There are many flaws in the president's plan, most especially his refusal to provide a convincing framework for controlling sky-rocketing costs or for financing an initiative bearing an official price tag of $100 billion over the next five years. There are equally serious flaws in the contradictory plans put forth by his Democratic rivals, most especially their over-reliance on government and their failure to address the astronomical costs of full or partial national health systems.
With an election year upon us, there is almost no chance Washington will act this year. Nevertheless, common ground exists in that the administration's plan and the Democratic leadership's "play or pay" scheme both place stress on pooling insurance funds so that small businesses can afford to buy insurance for workers now uncovered.
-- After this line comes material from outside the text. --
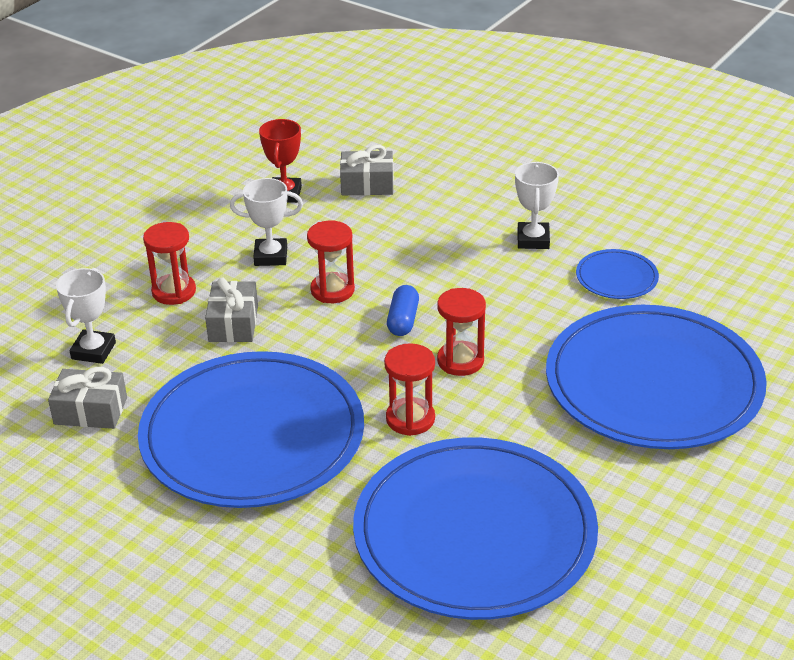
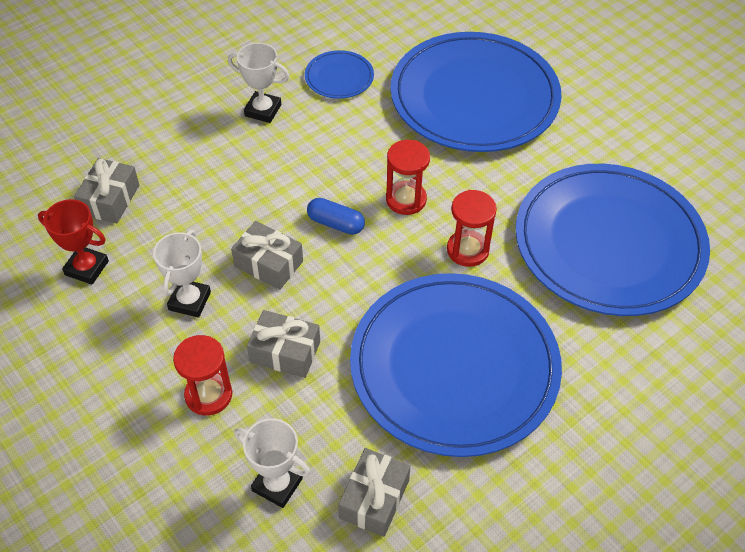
camera: 75 degrees left, 15 degrees up
red hourglass [307,221,355,303] -> grey gift [231,221,303,290]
Mr. Bush's laudatory comments about a private-sector pooling arrangement already in place in Cleveland might encourage Maryland business organizations to attempt similar initiatives.
After the election, politicians in both parties will have to confront the control and cost questions. It is lamentable that at the last minute the president dropped Budget Director Richard Darman's idea to make the health care premiums paid by employers taxable for those in higher income brackets. This would have made an important segment of the population more sensitive to the cost factor in health insurance -- now a perk that is pretty much taken for granted. It is also dismaying that critics of the president's plan quickly blasted away at his timid exploratory moves to put the brakes on out-of-control increases in the key health entitlement programs -- Medicare and Medicaid.
Until politicians muster the courage to finance and control the costs of health care, the American system will continue to devour more and more of the gross national product without delivering adequate medical services to all of its citizens. Under pressure from election-minded Republicans, Mr. Bush failed to come up with a plan that was bold and universal enough to win wide acceptance for an approach that rightly focuses on market forces and the private sector. But he and his party are at last real participants in a debate that millions of worried and vulnerable citizens insist must be at the top of the agenda in this decade.